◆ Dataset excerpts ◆
..........

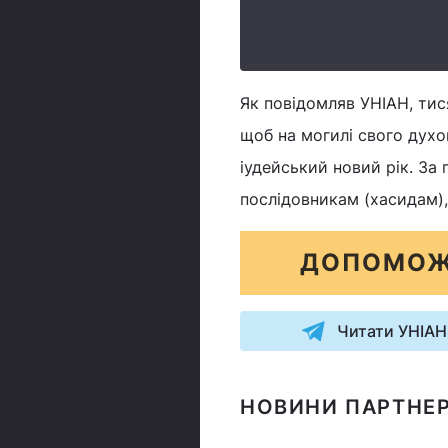
Як повідомляв УНІАН, тис
щоб на могилі свого духо
іудейський новий рік. За 
послідовникам (хасидам),
ДОПОМОЖ
Читати УНІАН
НОВИНИ ПАРТНЕР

..........

◆ Action item ◆
Lines that hold "УНІАН" are the ones to copy, so pick each out from the data.

◆ Response area ◆
Як повідомляв УНІАН, тис
Читати УНІАН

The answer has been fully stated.